─── RECORDED DATA ───
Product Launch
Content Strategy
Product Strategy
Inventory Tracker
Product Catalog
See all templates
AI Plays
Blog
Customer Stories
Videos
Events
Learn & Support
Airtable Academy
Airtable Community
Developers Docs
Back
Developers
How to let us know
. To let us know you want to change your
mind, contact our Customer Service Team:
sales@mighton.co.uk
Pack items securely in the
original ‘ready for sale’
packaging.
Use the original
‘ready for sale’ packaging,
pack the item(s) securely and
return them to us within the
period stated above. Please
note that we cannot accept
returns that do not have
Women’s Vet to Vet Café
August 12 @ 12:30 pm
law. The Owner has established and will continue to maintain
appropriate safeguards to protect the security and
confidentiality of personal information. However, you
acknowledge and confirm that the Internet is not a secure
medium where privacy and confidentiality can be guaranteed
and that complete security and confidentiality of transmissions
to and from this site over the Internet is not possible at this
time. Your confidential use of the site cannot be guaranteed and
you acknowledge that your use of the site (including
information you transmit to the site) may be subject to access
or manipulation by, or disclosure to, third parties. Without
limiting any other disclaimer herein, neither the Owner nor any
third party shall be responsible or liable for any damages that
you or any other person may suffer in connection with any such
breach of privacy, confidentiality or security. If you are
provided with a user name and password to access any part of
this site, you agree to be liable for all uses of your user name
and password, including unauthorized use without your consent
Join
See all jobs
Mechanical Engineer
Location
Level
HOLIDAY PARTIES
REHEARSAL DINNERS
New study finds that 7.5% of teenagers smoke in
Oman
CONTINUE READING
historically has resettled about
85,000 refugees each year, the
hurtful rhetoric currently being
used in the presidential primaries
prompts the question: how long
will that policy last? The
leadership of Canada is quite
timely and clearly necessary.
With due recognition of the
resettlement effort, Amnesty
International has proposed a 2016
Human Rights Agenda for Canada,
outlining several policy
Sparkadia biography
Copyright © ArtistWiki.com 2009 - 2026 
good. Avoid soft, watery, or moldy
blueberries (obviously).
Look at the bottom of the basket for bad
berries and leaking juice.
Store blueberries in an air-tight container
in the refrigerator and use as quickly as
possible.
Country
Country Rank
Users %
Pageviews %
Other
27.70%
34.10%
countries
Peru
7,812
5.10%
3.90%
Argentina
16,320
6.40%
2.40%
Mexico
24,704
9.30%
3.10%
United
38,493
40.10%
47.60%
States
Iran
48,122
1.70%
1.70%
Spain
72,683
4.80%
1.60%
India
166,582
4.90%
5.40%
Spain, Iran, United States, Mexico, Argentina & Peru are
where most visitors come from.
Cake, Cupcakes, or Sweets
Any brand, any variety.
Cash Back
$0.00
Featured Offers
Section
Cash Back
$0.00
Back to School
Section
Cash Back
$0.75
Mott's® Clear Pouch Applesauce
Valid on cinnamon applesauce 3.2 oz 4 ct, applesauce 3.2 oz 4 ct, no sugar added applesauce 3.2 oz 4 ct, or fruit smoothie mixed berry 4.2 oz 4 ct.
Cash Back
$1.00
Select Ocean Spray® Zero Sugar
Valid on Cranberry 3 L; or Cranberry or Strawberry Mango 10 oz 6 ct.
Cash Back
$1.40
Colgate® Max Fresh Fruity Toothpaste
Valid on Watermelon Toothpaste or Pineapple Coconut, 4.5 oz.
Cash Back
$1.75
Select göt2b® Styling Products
───
WORK REQUEST: Count how many lines of the data include the word "name". Your reply should be that number alone.

WRITTEN ANSWER: 2